### Trecho

Ao deixar de investir no grande setor que sustentou o processo de crescimento norte-americano, que sustentou o emprego e o lucro nos Estados Unidos, ao deixar de investir na guerra, é óbvio que aquele país só poderia sobreviver se encontrasse outras atividades lucrativas onde investir os US$17 trilhões, frise-se, os US$17 trilhões que foram gastos apenas na Guerra Fria.  

Sobre isso, desejo reportar-me a um episódio que considero interessante. Trata-se da declaração do diretor de uma agência de pesquisas norte-americana, a TEW, que desejava saber qual o fato que os norte-americanos consideravam como o mais importante deste século. Disse ele ter ficado surpreso quando verificou que nenhum dos entrevistados se referiu a esse fato fantástico: US$17 trilhões foram gastos apenas na Guerra Fria, jogados fora em guerra e espaço. Ninguém respondeu que este era o fato mais fantástico do século!  

Escrevi, em 1958, em Roma, em uma tese que defendi naquela ocasião, que, para mim, era a guerra o fato central, sem o qual não se poderia compreender o século XX. Houve 344 guerras entre 1740 e 1974. Para felicidade minha – quer dizer para felicidade da minha tristeza –, de acordo com Eric J. Hobsbawn, em seu último livro, intitulado A Era dos Extremos , é impossível entender o século XX sem colocar em seu centro a guerra. Diz o autor que ocorreram 76 guerras internacionais em um brevíssimo lapso de tempo.

######
### Dados

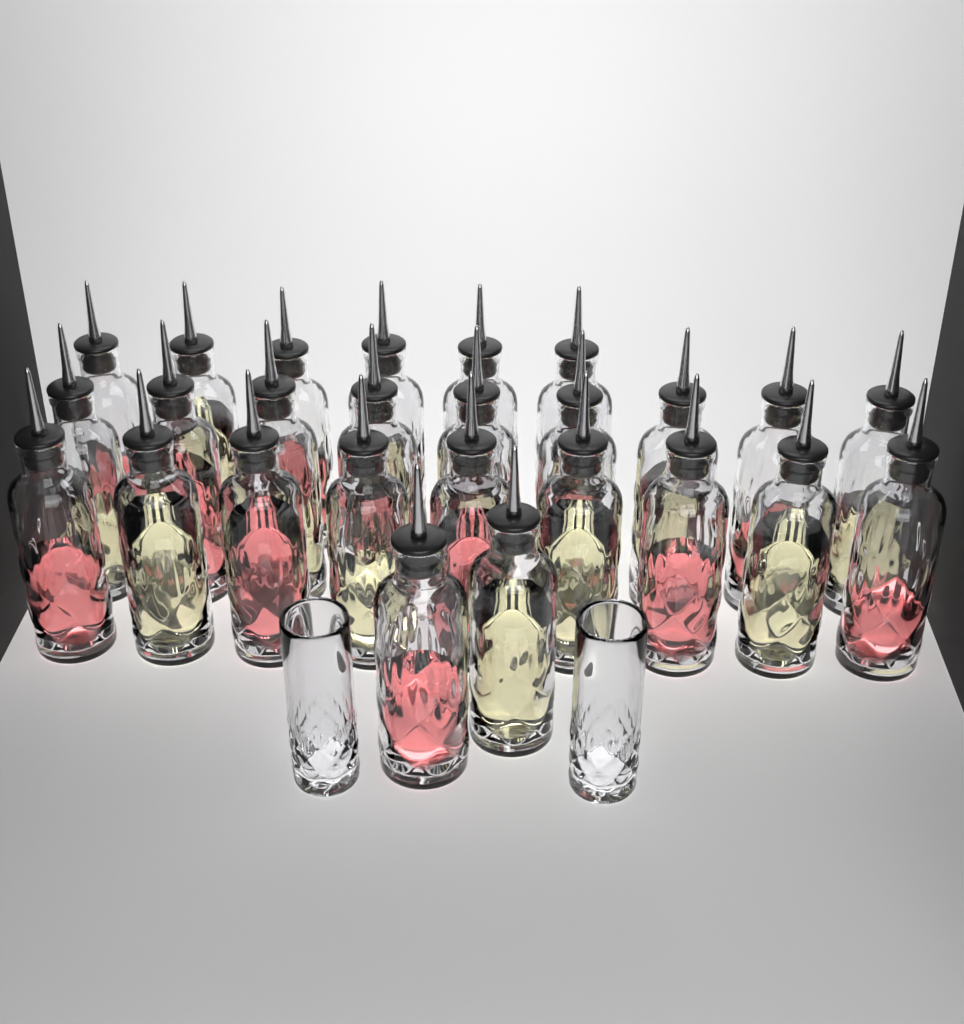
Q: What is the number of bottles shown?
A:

######

Tarefas =
a) No trecho sobre a guerra no século XX, quantas guerras houve entre 1740 e 1974?
b) Por favor, prossiga o trecho sobre a guerra no século XX a partir do ponto em que ele termina.

Respostas =
a) Houve 344 guerras.

b)
Desse modo, então, era natural e normal que, uma vez que esse grande centro dinamizador, o capitalismo, desenvolvesse ao máximo as suas forças produtivas, entraria em crise e passaria, como passou, a desenvolver as forças improdutivas e destrutivas; porém, altamente remuneradas. E, para que fossem bem remuneradas e dessem bastante lucro, esses setores, que atraíam mais capitais, retiravam recursos que poderiam ser investidos em alimentos, em roupas, em carros, em qualquer coisa, atraindo-os para o setor mais lucrativo, que passou a ser o bélico, o espacial, os setores destrutivos necessários ao capitalismo.  

Volto-me, agora, para Marx, que foi considerado, numa pesquisa feita pela BBC, via Internet, como já referi aqui desta tribuna, o homem mais inteligente do milênio – notem: não do século, mas do milênio. Isso depois de tantos gastos para provar que Marx não tinha razão; depois de tanto sacrifício para mostrar que Marx estava enganado, ou ainda, para mostrar que as forças produtivas não se desenvolveriam a ponto de causar e exigir a superação desse estrangulamento das atividades humanas, do trabalho humano, da inteligência humana, esse estrangulamento que representa cada dia mais as relações sociais do capitalismo.  

Marx havia previsto, sim, a crise de sobreacumulação, de excesso de capital. O problema do capital é o próprio capital, que se desenvolve principalmente no seu setor metálico, mecânico, técnico, que substitui e desemprega o homem, enriquecendo a máquina. Essa civilização obviamente iria esbarrar nos problemas criados pelo próprio capital: o capital desempregador, empobrecedor, concentrador de renda e de riqueza.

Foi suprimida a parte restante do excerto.